The Columbus 'myth' is also covered rather indignantly in Loewen, Lies My Teacher Told Me.  

Pretty clear that Eratosthenes figured out how to calculate the circumference quite well...  the trouble being lack of an unambiguous distance standard, and unnecessarily difficult mathematical notation systems.  (There is a lesson here for people in the SI world who think it's clever to name units only with terms like peoples' names... particularly when, as with gray vs. sievert, they ignore their own rule-of-three convention... but I digress.)

Now, if we can only get the Flat Earth lobby to quit insisting that hydrogen is an automotive-specific technology, we can get on with deploying carbon-less and largely copper-less rail technology!

http://www.netnewsledger.com/2013/01/17/international-hydrail-conference-will-be-held-in-toronto/

I could not get this link to work, but it is 'live' when found through Google, with what appears to be exactly the same nominal URL -- does using bold-face in part of the URL somehow make it different to some search engines?

A link to some of the presentations from the previous conference (2012):

http://hydrail.org/conferences/49

(Someone please tell me in words of one syllable or less how to make the links clickable in this touch-your-ear-with-your-elbow user interface...  ;-})

I am not claiming to be "right" for having read Boorstin's book.  What I am claiming is I can be as wrong as a whole lot of other people for believing in Columbus According to Bugs Bunny that Columbus was going against a flat-earth consensus.  Contrary to what has been asserted about my stick-in-the-mud beliefs, I am persuadable when presented with persuasive evidence, and I had come to the Columbus-was-wrong understanding rather late in my adult life.

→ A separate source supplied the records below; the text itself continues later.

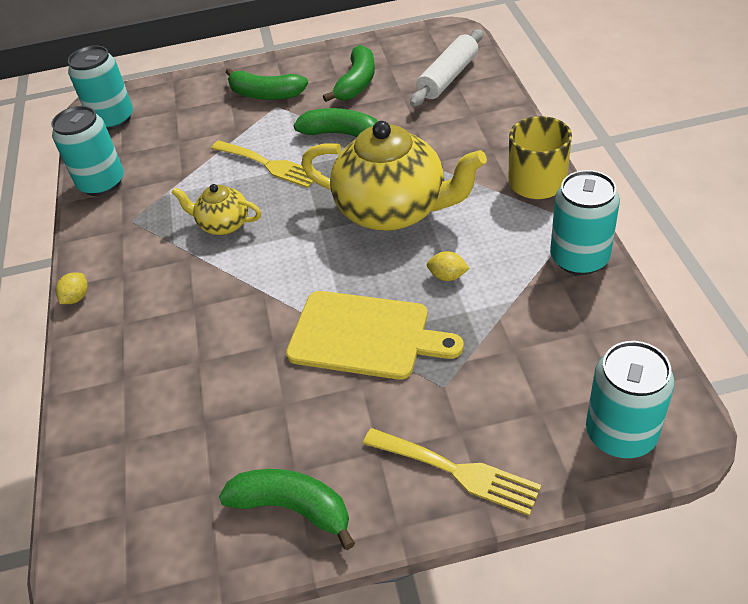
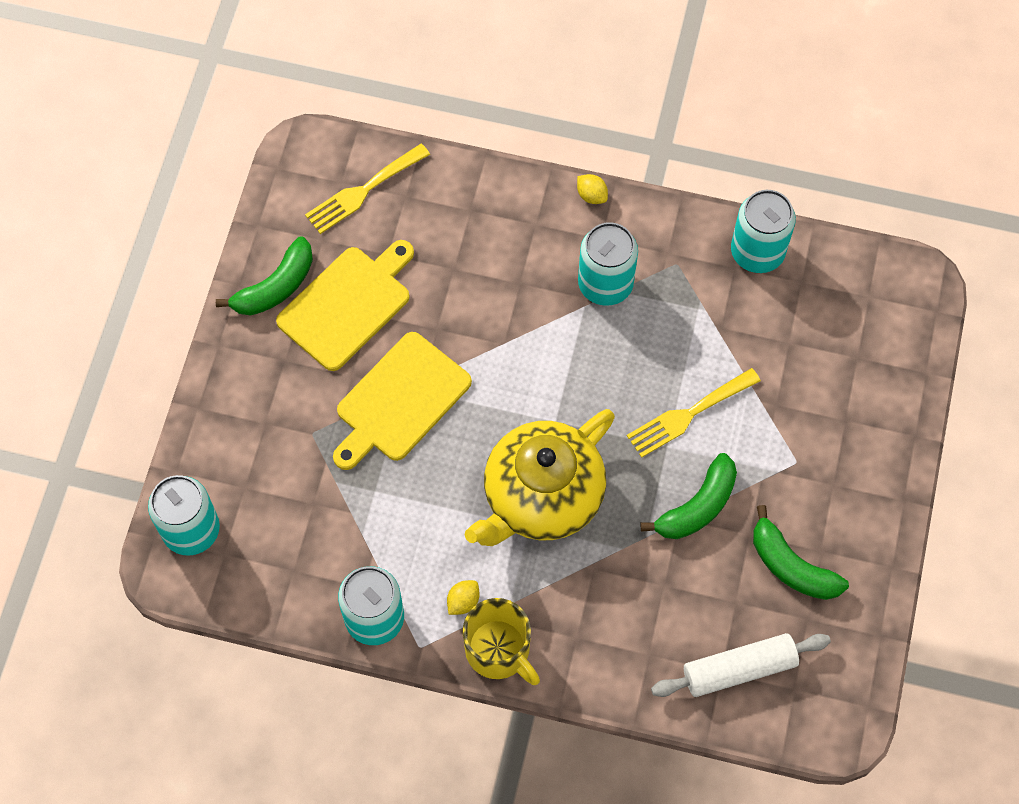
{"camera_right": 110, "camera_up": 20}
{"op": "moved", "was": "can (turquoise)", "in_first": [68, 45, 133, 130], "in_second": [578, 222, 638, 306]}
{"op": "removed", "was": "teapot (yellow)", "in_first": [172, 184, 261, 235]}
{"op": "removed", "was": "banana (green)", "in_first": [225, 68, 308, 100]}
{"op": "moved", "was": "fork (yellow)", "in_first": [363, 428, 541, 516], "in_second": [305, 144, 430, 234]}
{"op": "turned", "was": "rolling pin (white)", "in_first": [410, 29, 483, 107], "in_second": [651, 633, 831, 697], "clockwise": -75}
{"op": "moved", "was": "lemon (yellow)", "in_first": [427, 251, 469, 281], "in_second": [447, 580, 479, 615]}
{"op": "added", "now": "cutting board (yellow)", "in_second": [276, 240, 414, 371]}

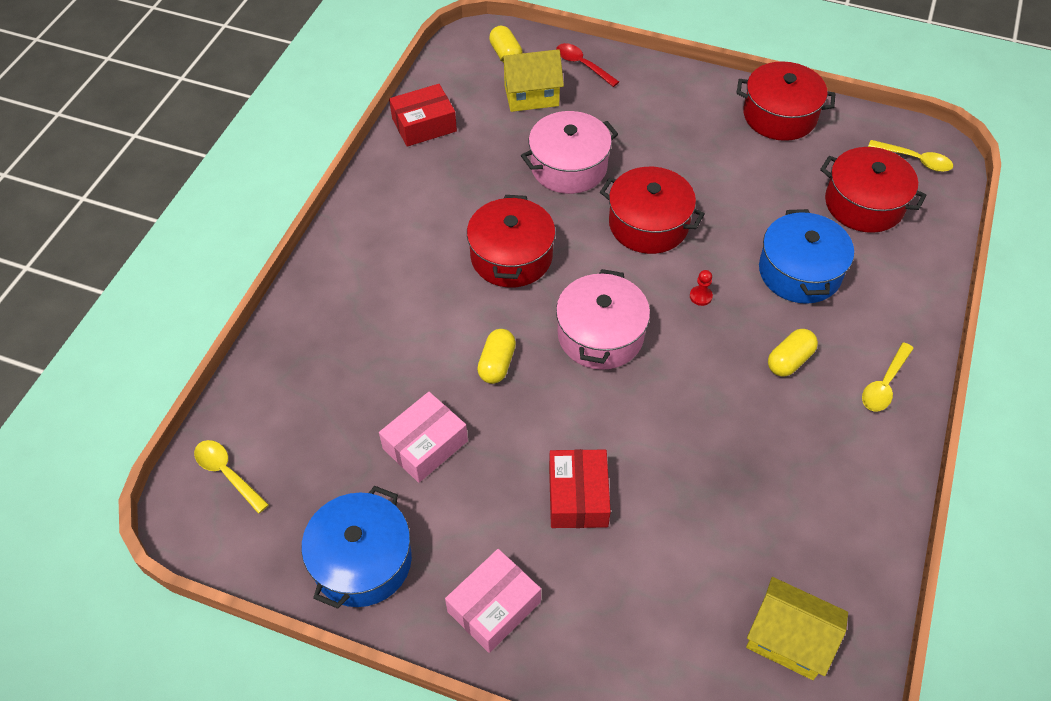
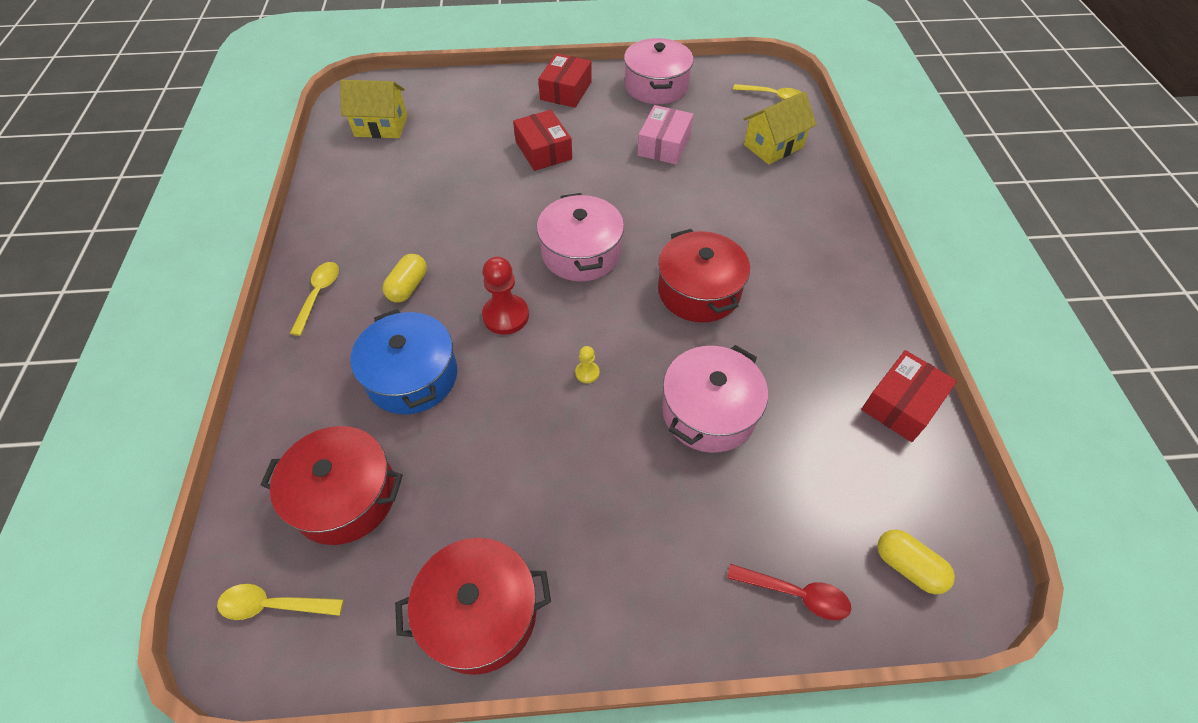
{"camera_right": 155, "camera_up": 0}
{"op": "recoloured", "was": "pot (blue)", "now": "pot (pink)", "in_first": [301, 486, 412, 609], "in_second": [624, 38, 694, 104]}
{"op": "recoloured", "was": "box (pink)", "now": "box (red)", "in_first": [445, 549, 541, 653], "in_second": [538, 53, 592, 108]}
{"op": "removed", "was": "capsule (yellow)", "in_first": [477, 329, 516, 384]}
{"op": "moved", "was": "house (yellow)", "in_first": [500, 49, 564, 112], "in_second": [744, 91, 817, 164]}
{"op": "replaced", "was": "pot (red)", "now": "pawn (yellow)", "in_first": [600, 167, 705, 254], "in_second": [575, 346, 600, 383]}
{"op": "resized", "was": "pawn (red)", "in_first": [690, 270, 713, 306], "in_second": [482, 257, 529, 335], "ratio": 2.03}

With respect to carbon neutrality and hydrogen fuels, human history is one of exponential growth in utilization of power, notably power from the combustion of carbon fuels.  At some point, we will exhaust the usable carbon fuels or we will overload the atmosphere with CO2 to serious environmental effects or we will switch to something else.  At some point, that is.

I have looked at the question of energy sources for our human civilization going forward for much of my adult life.  I remember when Dr. Steve Chu appeared before the United States Senate for confirmation as Energy Secretary and he had some difficulty answering questions about how much oil the U.S. imports and from where, perhaps because as a scholar and researcher in Physics, such low-level details hadn't come to his attention.  Just like the attention-seeking kid-I-was-in-class, I was (metaphorically) pumping my hand in the air, "Pick me, pick me!  I have not conducted work to merit a Nobel Prize, but I can tell you that world oil production is 87 million barrels per day, about 20 MPD alone are used in the U.S., roughly 40 percent of which powers our automobiles.  Pick me!"

It may also be difficult to express opinions "without getting the thread locked", and yes, like Columbus critics, I have looked long and hard at many of the questions, and no, I don't have a solid no-fail answer just as there was much uncertainty about geography in Columbus time, but I believe that my engineering intuitions are as good as anyone else.

The case for an immediate and crash-program abandonment of fossil energy, in my opinion, is related to an overdramatization of the temperature and weather data.  No one is saying that the world is flat; no one is saying that the increase in CO2 in the air is without effect.  No one is saying that you can't sail from Lisbon west to Sri Lanka, only Columbus had it wrong, there is an entire continent and huge beyond imagining ocean (the Pacific) in between that we didn't know about.  There is a lot that is unknown about temperature and weather and climate, but just as Columbus overstated his case to get his grant, my engineering and social/political intuition that such overstating is going on in many advocacy circles, whether for trains, passenger trains, or a crash program for renewable energy sources.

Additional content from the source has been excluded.